# WHAT TO DO
Take each line of the data that contains the string "shoulder" and copy it.

--- --- ---

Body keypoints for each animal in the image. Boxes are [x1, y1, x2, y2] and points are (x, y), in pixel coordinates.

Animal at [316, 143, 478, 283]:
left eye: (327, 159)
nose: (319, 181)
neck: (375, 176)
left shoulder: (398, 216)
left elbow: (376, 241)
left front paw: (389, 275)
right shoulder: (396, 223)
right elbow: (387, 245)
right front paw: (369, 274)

--- --- ---

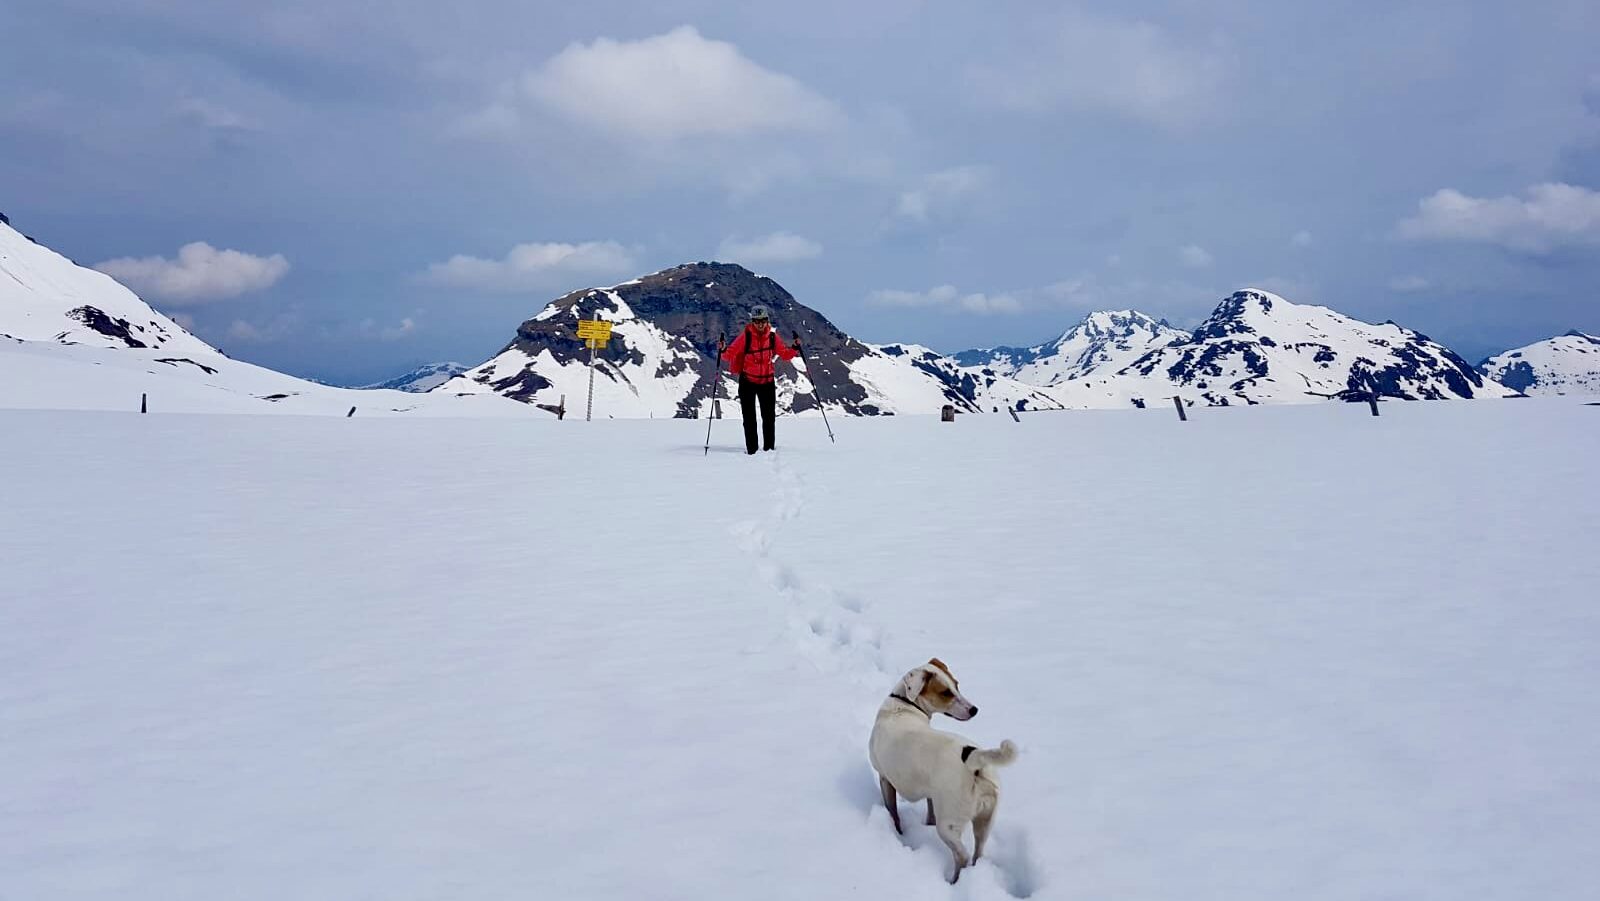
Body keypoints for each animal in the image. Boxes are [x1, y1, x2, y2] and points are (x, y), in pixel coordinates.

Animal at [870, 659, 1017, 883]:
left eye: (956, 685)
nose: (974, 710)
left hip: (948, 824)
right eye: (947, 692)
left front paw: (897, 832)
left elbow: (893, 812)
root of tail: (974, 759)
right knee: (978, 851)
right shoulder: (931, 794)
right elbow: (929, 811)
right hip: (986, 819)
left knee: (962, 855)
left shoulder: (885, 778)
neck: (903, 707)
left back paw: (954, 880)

--- --- ---

# RESPONSE
left shoulder: (398, 216)
right shoulder: (396, 223)
right shoulder: (931, 794)
left shoulder: (885, 778)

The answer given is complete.